DIY Biohackers Stand Up to the FDA, Despite Warnings
Flying in the face of warnings from the federal government about do-it-yourself gene therapy, two companies have stated they’ll continue to offer DNA-altering materials to the public.
The U.S. Food and Drug Administration last week issued a stern statement cautioning consumers against DIY gene-therapy kits and calling their sale illegal. “The sale of these products is against the law. FDA is concerned about the safety risks involved,” the agency said.
The FDA spoke out after two public demonstrations of unregulated, do-it-yourself genetic engineering. In one, a 27-year-old software engineer injected himself with an unproven gene therapy for HIV while streaming live on Facebook. In the other, a well-known biohacker injected himself with a gene to promote muscle growth at a San Francisco biotech conference. New genetic engineering technologies have encouraged a growing movement of biohackers taking experiments outside of the lab.
After the initial warning, Gizmodo reached out to the FDA for clarity on how it might affect the biohacking community.
For one, the agency, made clear, it’s not just CRISPR: “Gene editing in humans by any method would be considered gene therapy regulated by FDA,” a spokesperson said, noting that it only mentioned CRISPR because it’s such a buzzy word.

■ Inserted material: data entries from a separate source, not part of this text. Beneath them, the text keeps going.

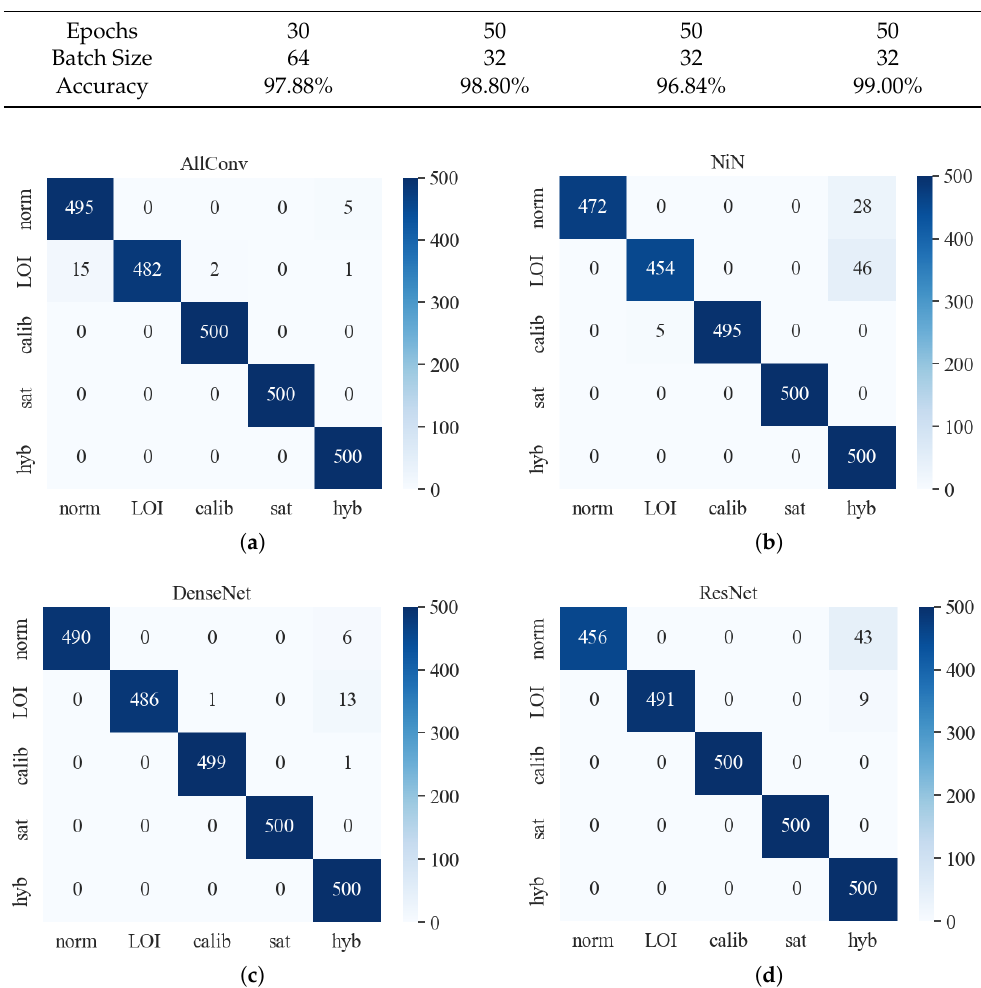
Figure 3. The confusion matrices of the four networks for CV-QKD attack detection. ( a ) The predicting results of AllConv model. ( b ) The predicting results of NiN model. ( c ) The predicting results of DenseNet model. ( d ) The predicting results of ResNet model. AllConv: all convolution network. NiN: Network in Network. Norm: the unattacked state. LOI: LO intensity attacks. Calib: calibration attacks. Sat: saturation attacks. Hyb: the hybrids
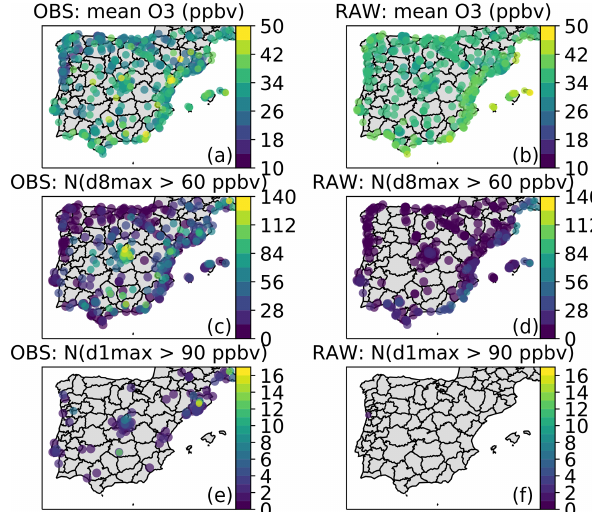
Figure 1. Overview of the O 3 pollution over the Iberian Penin- sula, as observed by monitoring stations (a, c, e) and as simulated by the CAMS regional ensemble D + 1 forecasts (b, d, f) , showing the mean O 3 mixing ratios (a, b) and the number of exceedances of the standard (d8max > 60ppbv; c, d ) and information thresh- old (d1max > 90ppbv; e, f ) over the period 2018–2019. In order to limit the overlap, stations are plotted here by decreasing value and with decreasing size (lowest values with largest symbols but in background, highest values with smallest symbols but in fore- ground). For clarity, the stations without any observed or simulated exceedance are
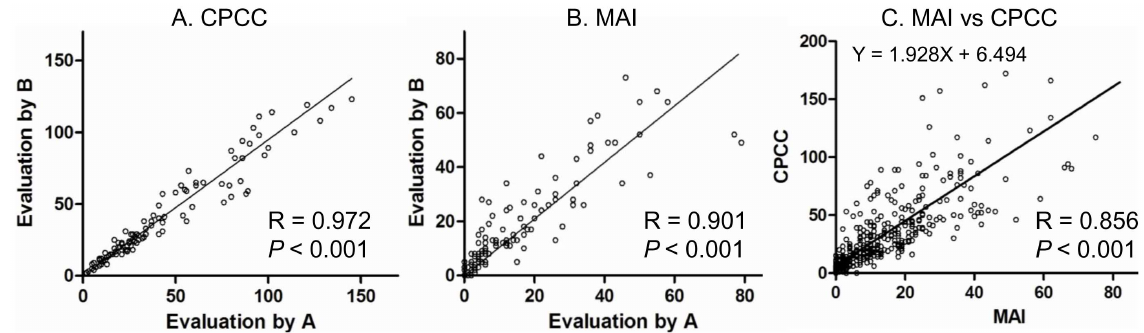
Figure 2. Inter-observer correlations of CPCC or MAI and correlation between CPCC and MAI. A. Inter-observer correlation of CPCC among 100 cases. B. Inter-observer correlation of MAI among 100 cases. C. Correlation between CPCC and MAI in total 375 cases. Two data points are outside the axis limits in C. The slope and Y intercept are shown. The correlations were calculated by two-sided Spearman test. CPCC = chromatin CKAP2-positive cell count; MAI = mitotic activity index.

And the selling of kits, it seems, would be considered illegal because, in broad terms, the agency would consider it the sale of any unapproved “gene therapy product” akin to the sale of an unapproved drug. If someone wants to test an unapproved drug in humans, they must first clear a clinical investigation with the FDA.
Per the agency:
A clinical investigation, described in title 21 of the Code of Federal Regulations, part 312.2 is defined as: any experiment in which a drug is administered or dispensed to, or used involving, one or more human subjects. An experiment is any use of a drug except for the use of a marketed drug in the course of medical practice.
The clarification makes it appear likely that the warning was motivated by the October experiment involving the unproven gene therapy for HIV. While the subject of the experiment actually injected the vaccine himself, its development was paid for by a company, Ascendence Biomedical. The company plans to sell the “research compounds” used to make the vaccine online and to fund “transparent” clinical trials that would skirt typical regulatory oversight by having people deliver their own treatment. The initial experiment raised significant concerns because there has been no human clinical trials of such an HIV treatment to date.
Ascendence Biomedical says it has no plans to change course based on the warning.
“It sounds like the FDA would like to believe that a research compound expressly not for human consumption becomes a clinical investigation as soon as the individual in receipt of it decides of their own free will to use it for personal research purposes,” CEO Aaron Traywick told Gizmodo. “These definitions were not set in place to regulate such activities, and there appears no specific law regulating such activities.”
In a report by MIT Technology Review, the FDA said that “information about the agency’s inspection and surveillance activities, including whether the agency is considering action, is generally not made available to the public unless and until enforcement action is taken.”
A resolution will likely depend on the nuances of the law as we wait and see if the FDA feel they have the mandate to act to curb the rise of DIY biology.